How Much Food Is Wasted Every Year?

According to the U.S. Department of Agriculture (USDA), between 30-40% of food goes to waste in the United States every year. In 2010, this translated to nearly 133 billion pounds and $161 billion worth of uneaten meals. 

The amount of food waste has far-reaching implications, says the USDA, including: 

  • Wholesome food, which could have been used to feed families in need, is ending up in landfills where it creates pollution.
  • The entire process of food production — from cultivation and processing to transportation, preparation, storage, and eventual disposal — uses significant resources such as land, water, labor, and energy.

Across the world, more than one-third of all food produced — approximately 2.5 billion tons — never reaches our plates and ends up being discarded or lost. Astonishingly, a third of this waste occurs during the very stage of food production itself. According to the Boston Consulting Group (BCG) the value of wasted food is projected to be around $230 billion every year.

While we're in the business of big numbers, the global polyester market is projected to reach $164.3 billion by 2027, so companies like Alt Tex have a lot of work to do.

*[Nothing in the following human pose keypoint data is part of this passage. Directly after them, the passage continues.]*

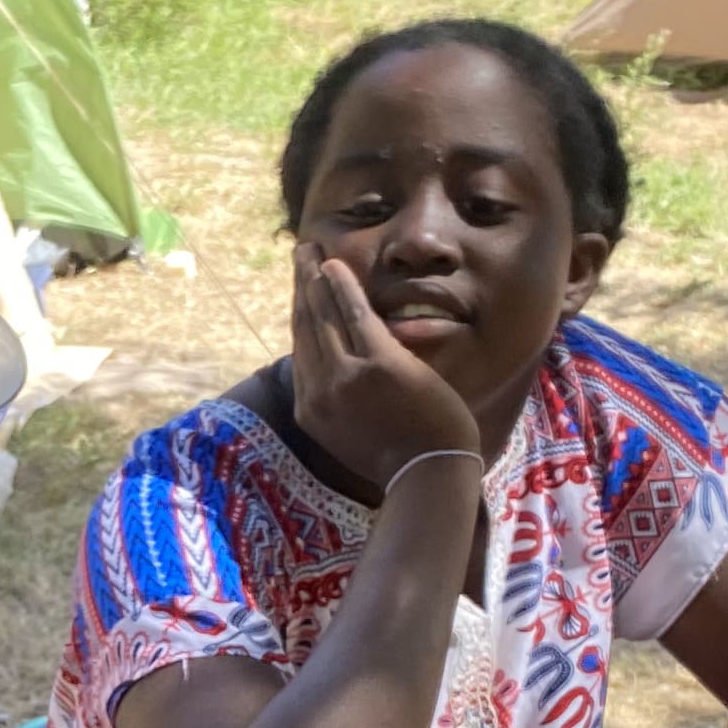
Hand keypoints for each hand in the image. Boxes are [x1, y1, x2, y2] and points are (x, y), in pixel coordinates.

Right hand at [289, 245, 483, 490]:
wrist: (428, 476)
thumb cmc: (401, 461)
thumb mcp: (352, 436)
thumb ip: (340, 403)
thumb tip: (339, 371)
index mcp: (311, 412)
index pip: (300, 351)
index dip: (299, 315)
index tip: (300, 291)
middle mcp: (319, 392)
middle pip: (305, 327)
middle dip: (300, 287)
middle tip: (300, 255)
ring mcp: (345, 377)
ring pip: (322, 316)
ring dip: (314, 277)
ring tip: (310, 250)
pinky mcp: (377, 364)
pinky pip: (354, 315)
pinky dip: (343, 287)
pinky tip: (336, 265)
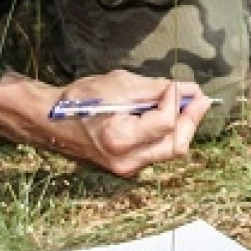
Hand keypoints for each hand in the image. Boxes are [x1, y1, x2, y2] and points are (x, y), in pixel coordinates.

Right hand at [0, 70, 209, 177]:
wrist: (50, 121)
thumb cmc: (79, 99)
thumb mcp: (118, 84)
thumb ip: (155, 89)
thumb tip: (187, 89)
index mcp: (120, 139)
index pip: (165, 122)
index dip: (176, 101)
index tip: (176, 84)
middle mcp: (125, 160)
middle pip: (175, 145)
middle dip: (191, 120)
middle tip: (201, 97)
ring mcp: (126, 167)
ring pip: (168, 151)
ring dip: (182, 127)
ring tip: (190, 104)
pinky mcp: (126, 165)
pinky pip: (156, 151)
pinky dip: (167, 133)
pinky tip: (169, 115)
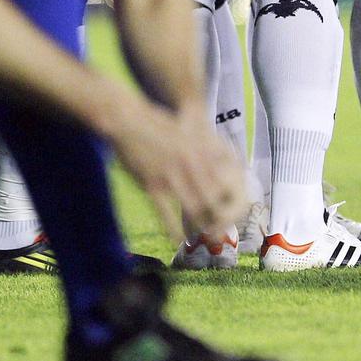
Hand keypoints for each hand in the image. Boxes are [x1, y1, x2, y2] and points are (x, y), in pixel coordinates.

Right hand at [106, 102, 248, 244]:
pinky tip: (177, 239)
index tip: (231, 214)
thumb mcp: (190, 133)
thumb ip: (209, 148)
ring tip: (203, 238)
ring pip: (193, 210)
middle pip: (213, 200)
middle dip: (218, 219)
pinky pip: (166, 214)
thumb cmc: (160, 125)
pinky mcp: (151, 184)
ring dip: (200, 227)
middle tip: (219, 232)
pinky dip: (174, 230)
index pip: (225, 184)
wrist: (129, 121)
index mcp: (203, 151)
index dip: (230, 202)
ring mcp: (171, 175)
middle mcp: (191, 164)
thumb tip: (230, 160)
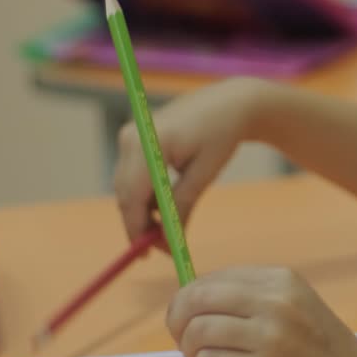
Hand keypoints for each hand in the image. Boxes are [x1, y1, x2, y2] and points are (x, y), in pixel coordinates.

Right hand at [113, 77, 269, 245]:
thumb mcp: (204, 173)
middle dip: (140, 225)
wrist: (231, 102)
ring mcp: (131, 136)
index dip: (138, 229)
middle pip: (125, 194)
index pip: (133, 197)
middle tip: (159, 250)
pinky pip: (135, 176)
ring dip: (144, 212)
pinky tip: (165, 210)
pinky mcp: (137, 139)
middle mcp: (131, 138)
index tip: (148, 254)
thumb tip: (169, 240)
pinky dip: (147, 196)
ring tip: (167, 233)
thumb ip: (182, 205)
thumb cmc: (222, 134)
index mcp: (148, 143)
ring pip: (128, 188)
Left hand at [167, 267, 356, 356]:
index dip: (189, 302)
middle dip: (179, 324)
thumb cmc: (322, 355)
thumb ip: (252, 300)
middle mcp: (276, 301)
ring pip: (197, 332)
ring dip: (192, 354)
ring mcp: (271, 335)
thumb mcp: (296, 308)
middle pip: (196, 299)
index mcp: (282, 279)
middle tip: (188, 345)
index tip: (192, 324)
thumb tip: (190, 301)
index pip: (211, 279)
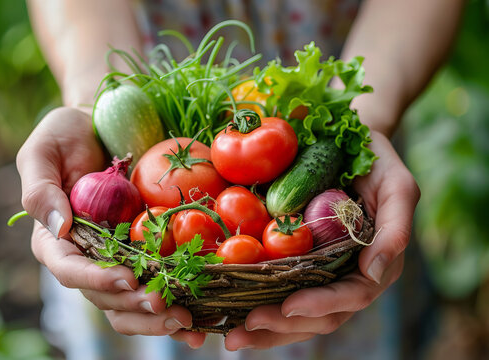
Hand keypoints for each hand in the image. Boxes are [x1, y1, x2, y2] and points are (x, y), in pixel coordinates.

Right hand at [17, 107, 204, 346]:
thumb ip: (40, 189)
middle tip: (168, 308)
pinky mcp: (142, 250)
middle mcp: (84, 256)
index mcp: (54, 240)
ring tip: (187, 320)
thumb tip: (58, 227)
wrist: (102, 125)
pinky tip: (198, 317)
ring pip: (129, 301)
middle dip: (135, 306)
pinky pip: (154, 282)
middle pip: (104, 296)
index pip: (70, 270)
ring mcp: (115, 256)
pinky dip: (174, 303)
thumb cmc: (66, 135)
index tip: (126, 278)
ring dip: (156, 316)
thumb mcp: (42, 152)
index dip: (96, 280)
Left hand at [224, 131, 419, 349]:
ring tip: (230, 336)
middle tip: (242, 333)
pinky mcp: (296, 257)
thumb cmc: (376, 162)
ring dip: (265, 328)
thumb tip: (375, 272)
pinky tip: (229, 311)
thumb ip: (396, 229)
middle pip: (317, 315)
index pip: (349, 297)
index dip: (321, 305)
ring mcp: (320, 268)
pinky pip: (277, 286)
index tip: (288, 306)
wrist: (348, 141)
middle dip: (281, 327)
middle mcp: (345, 274)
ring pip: (295, 312)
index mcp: (373, 265)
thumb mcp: (397, 187)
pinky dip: (256, 301)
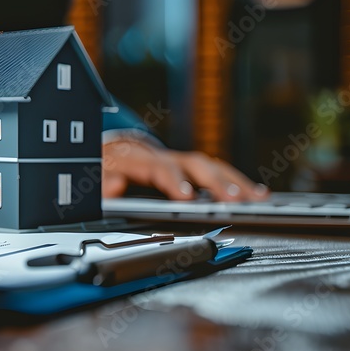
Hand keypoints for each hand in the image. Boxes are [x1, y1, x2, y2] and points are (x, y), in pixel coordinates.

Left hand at [102, 138, 268, 201]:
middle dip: (215, 181)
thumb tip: (112, 183)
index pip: (157, 166)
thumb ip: (101, 184)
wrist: (104, 151)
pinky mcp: (186, 167)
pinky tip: (258, 193)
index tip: (187, 196)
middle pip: (192, 164)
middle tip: (234, 199)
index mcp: (133, 156)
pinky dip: (235, 182)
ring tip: (257, 198)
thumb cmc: (100, 168)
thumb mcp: (92, 177)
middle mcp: (159, 154)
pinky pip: (214, 172)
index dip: (173, 180)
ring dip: (233, 182)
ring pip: (208, 166)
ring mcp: (174, 159)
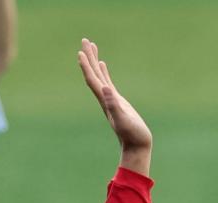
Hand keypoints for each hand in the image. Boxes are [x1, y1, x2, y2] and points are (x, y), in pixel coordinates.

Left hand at [78, 39, 151, 170]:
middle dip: (89, 57)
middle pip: (93, 74)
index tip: (81, 51)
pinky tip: (102, 65)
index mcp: (105, 100)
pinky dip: (103, 72)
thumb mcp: (124, 120)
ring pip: (99, 76)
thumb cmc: (132, 135)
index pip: (92, 80)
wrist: (137, 147)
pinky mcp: (118, 102)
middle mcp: (105, 98)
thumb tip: (106, 89)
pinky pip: (108, 82)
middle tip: (84, 40)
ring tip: (91, 47)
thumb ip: (114, 105)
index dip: (86, 66)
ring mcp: (110, 99)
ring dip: (94, 62)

Furthermore, the average consumer is buying 60% more clothes compared to 15 years ago, but the items are only kept for half as long — making it more important for clothing brands to uphold ethical and sustainable practices.

The Bottom Line

The next time you pull on your favorite sweater, just imagine if it was crafted with fabrics made from your leftovers. In an era of growing wastefulness, we need more companies like Alt Tex that prioritize a healthier, cleaner, and less wasteful planet. Now that's what we call "fashion forward."